Rahul Sharma, Saurabh Gupta, Bharath Hariharan, Alex Aiken, and Aditya Nori
We describe a new algorithm GUESS-AND-CHECK for computing algebraic equation invariants. These invariants are of the form $\wedge_i f_i(x_1,\ldots,x_n =0$,, where each fi is a polynomial over the variables x1, ... , xn of the program. Two novel features of our algorithm are:- (1) it is data driven, that is, invariants are derived from data generated from concrete executions of the program, and (2) it is sound and complete, that is, the algorithm terminates with the correct invariant if it exists. The GUESS-AND-CHECK algorithm proceeds iteratively in two phases. The “guess” phase uses linear algebra techniques to efficiently derive a candidate invariant from data. This candidate invariant is subsequently validated in a “check” phase. If the check phase fails to validate the candidate invariant, then the proof of invalidity is used to generate more data and this is used to find better candidate invariants in a subsequent guess phase.

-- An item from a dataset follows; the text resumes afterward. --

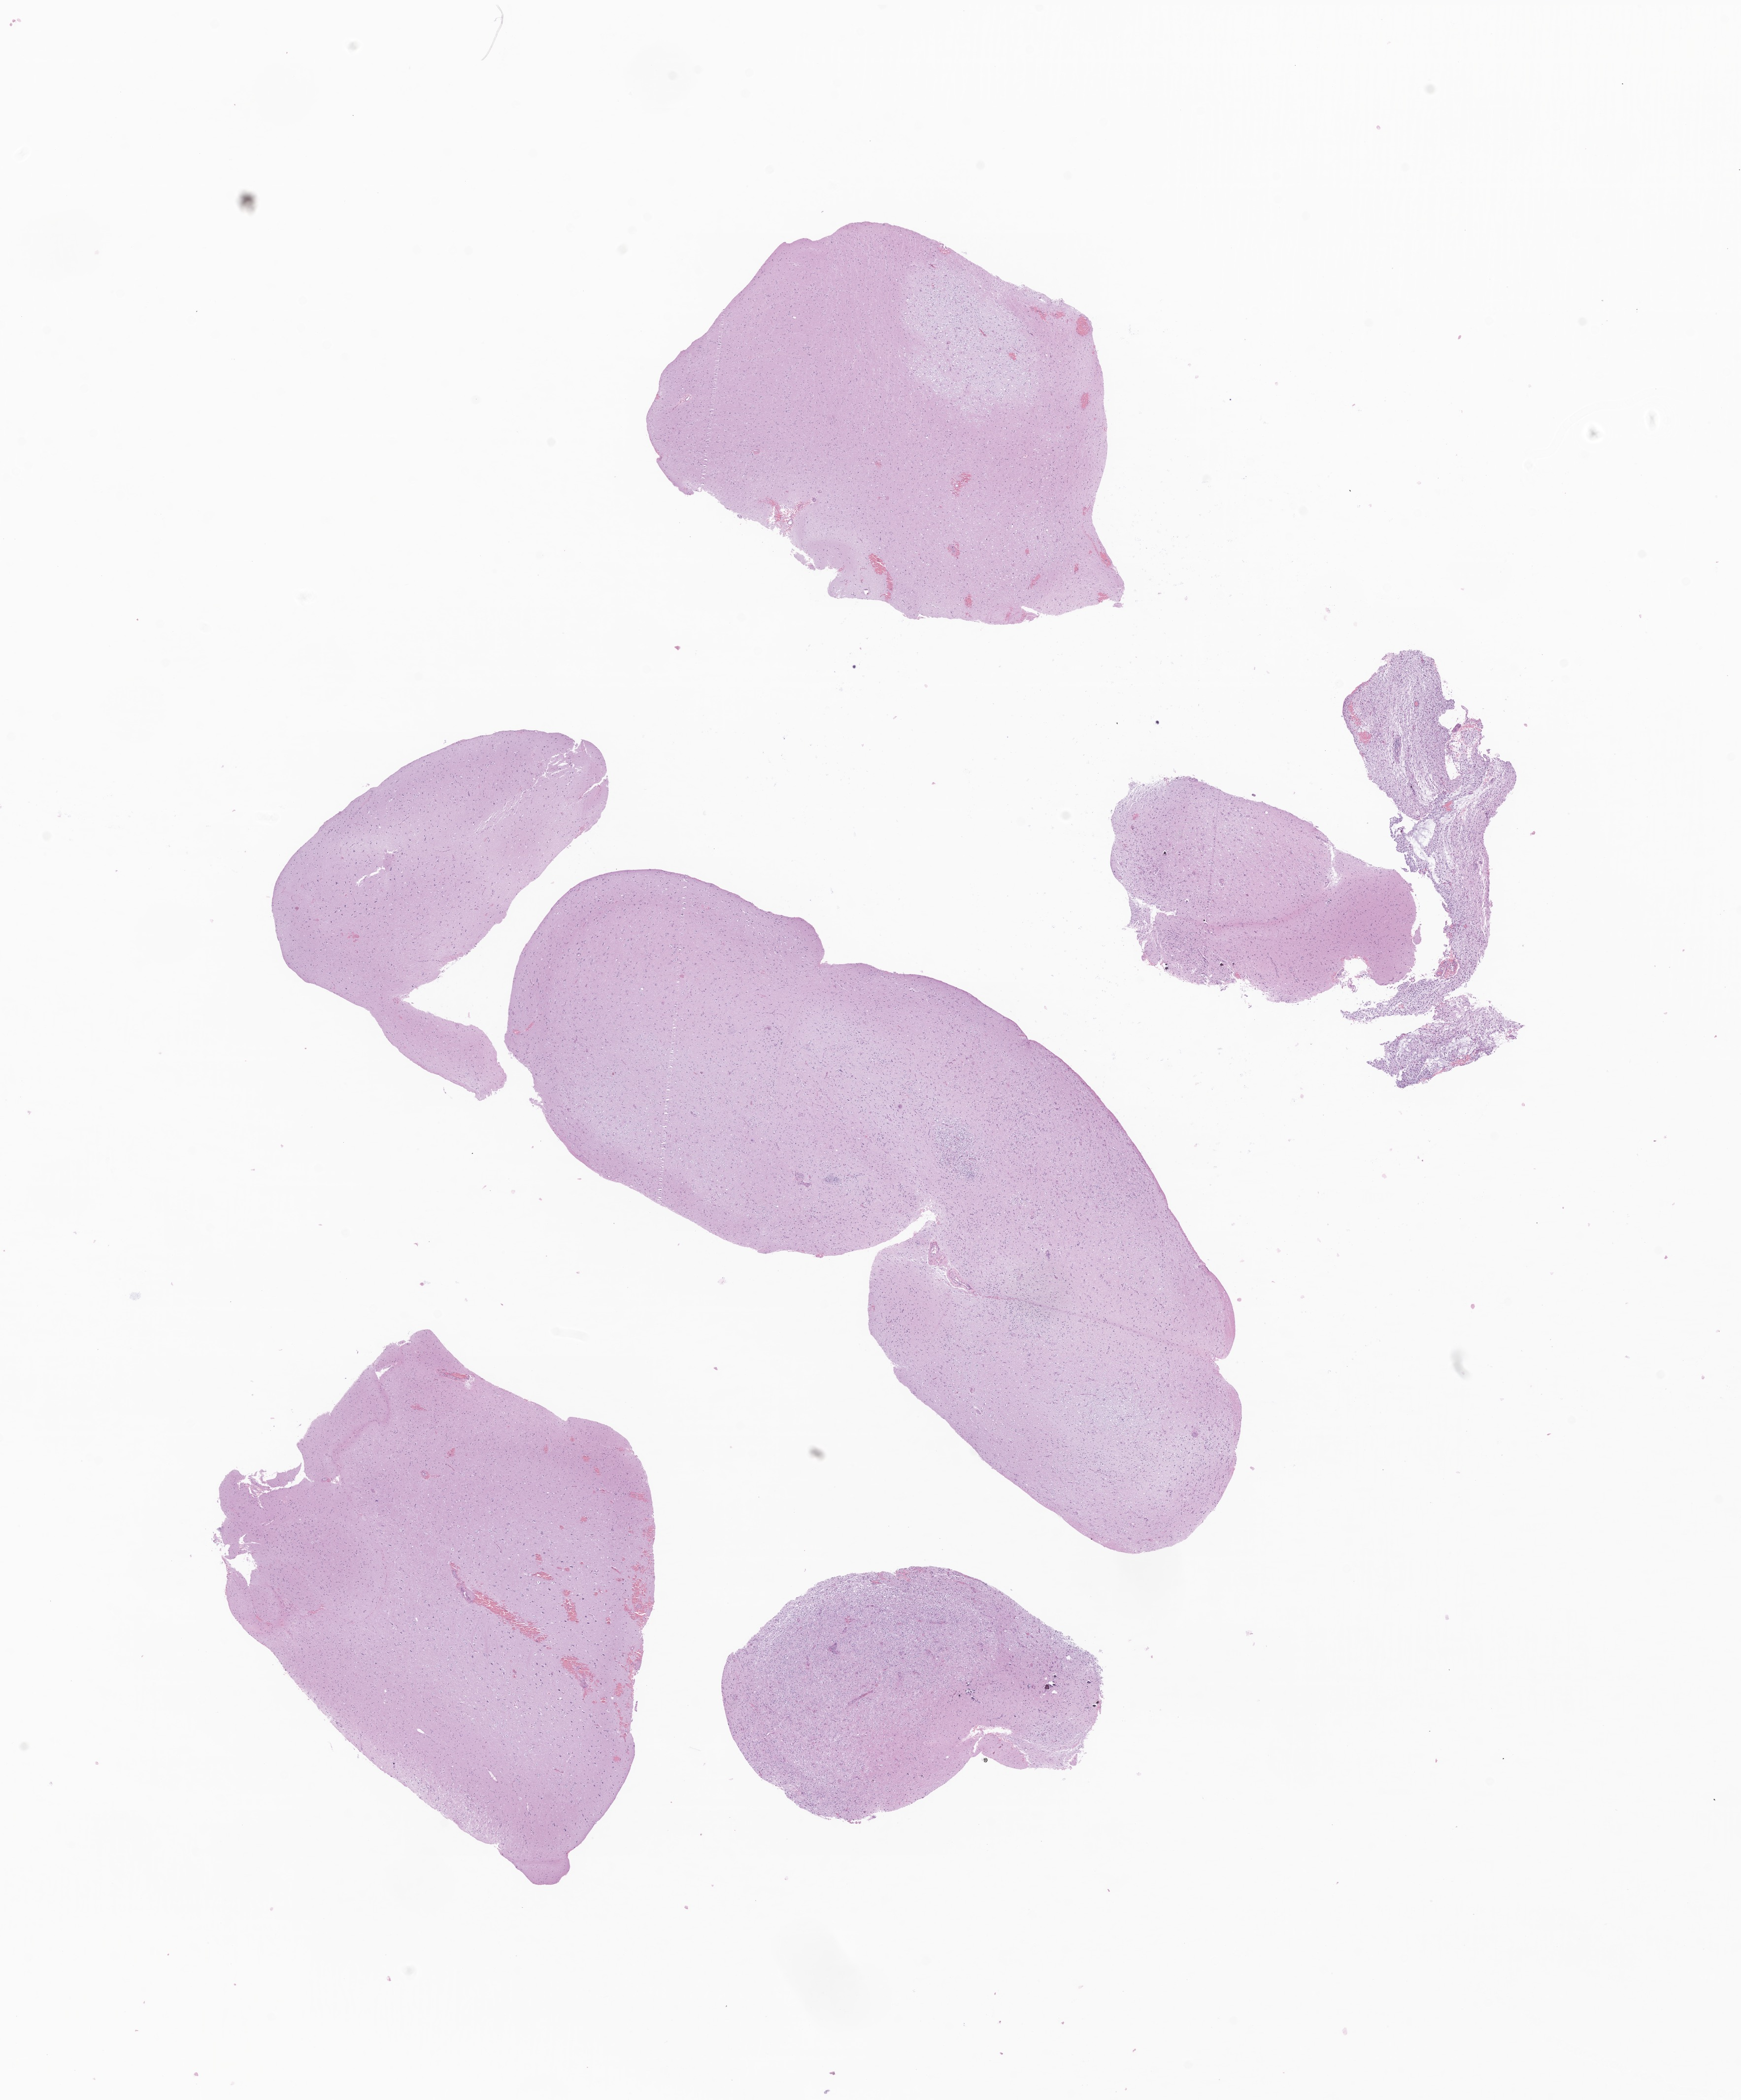
Digitized H&E-stained section of tumor tissue from the brain, low-resolution overview of the scanned area, about 14.9 x 18.0 mm, formalin-fixed, paraffin-embedded (FFPE) tissue. Male patient, age 138 months (11 years 6 months).
Diagnosis (ICD-O-3 morphology term): Neoplasm, uncertain whether benign or malignant.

Therefore, GUESS-AND-CHECK iteratively invokes the guess and check phases until it finds the desired invariant. In terms of implementation, off-the-shelf linear algebra solvers are used to implement the guess phase, and off-the-shelf decision procedures are used to implement the check phase.
We have evaluated our technique on a number of benchmark programs from recent papers on invariant generation. Our results are encouraging – we are able to efficiently compute algebraic invariants in all cases.